** Source records follows **

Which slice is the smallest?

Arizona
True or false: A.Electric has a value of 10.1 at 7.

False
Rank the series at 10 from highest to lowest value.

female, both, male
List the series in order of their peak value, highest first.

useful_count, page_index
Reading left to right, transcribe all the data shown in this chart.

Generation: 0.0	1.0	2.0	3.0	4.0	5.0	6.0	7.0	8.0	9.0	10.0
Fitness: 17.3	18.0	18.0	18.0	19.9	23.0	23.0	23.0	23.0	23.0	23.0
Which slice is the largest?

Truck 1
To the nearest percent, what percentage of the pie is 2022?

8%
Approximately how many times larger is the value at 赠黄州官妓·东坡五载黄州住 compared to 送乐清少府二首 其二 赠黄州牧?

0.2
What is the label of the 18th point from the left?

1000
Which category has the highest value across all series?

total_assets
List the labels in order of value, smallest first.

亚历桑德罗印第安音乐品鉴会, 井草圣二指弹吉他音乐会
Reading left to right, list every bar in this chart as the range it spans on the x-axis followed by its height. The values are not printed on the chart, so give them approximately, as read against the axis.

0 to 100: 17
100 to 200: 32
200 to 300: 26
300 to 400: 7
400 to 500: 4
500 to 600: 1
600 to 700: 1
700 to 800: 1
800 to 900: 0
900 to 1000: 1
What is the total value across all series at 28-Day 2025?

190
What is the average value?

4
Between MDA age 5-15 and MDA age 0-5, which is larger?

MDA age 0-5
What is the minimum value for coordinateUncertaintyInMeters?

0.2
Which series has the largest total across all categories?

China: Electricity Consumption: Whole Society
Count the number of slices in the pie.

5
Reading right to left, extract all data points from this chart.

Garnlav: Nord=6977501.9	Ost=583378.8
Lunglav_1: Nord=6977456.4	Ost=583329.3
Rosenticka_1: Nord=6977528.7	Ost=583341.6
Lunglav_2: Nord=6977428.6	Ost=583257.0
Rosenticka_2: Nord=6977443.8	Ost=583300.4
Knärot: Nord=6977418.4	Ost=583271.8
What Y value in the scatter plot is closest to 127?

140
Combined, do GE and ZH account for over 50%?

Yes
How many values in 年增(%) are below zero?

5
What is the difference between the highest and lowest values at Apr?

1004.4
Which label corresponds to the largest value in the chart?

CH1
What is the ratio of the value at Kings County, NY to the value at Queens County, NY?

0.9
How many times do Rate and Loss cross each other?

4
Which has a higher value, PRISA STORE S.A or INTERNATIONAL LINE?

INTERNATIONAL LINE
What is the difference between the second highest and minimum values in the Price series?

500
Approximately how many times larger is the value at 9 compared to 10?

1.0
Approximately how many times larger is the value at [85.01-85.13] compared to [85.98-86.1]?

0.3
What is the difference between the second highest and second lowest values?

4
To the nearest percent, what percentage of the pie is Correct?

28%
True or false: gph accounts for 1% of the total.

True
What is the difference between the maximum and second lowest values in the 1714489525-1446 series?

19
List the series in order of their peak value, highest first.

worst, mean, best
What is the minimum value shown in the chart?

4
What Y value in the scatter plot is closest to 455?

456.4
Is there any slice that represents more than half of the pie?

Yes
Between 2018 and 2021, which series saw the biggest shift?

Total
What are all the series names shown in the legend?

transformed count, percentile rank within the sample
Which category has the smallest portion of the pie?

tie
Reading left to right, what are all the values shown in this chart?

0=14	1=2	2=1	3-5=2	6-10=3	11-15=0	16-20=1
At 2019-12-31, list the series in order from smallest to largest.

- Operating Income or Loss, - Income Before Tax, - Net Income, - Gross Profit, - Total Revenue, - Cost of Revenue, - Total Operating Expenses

** End of Source records **

§ Task instructions: Extract each line of the items above that contains the string "minimum", and reproduce those lines in their original order.

§ Expected output:
What is the minimum value for coordinateUncertaintyInMeters?
What is the difference between the second highest and minimum values in the Price series?
What is the minimum value shown in the chart?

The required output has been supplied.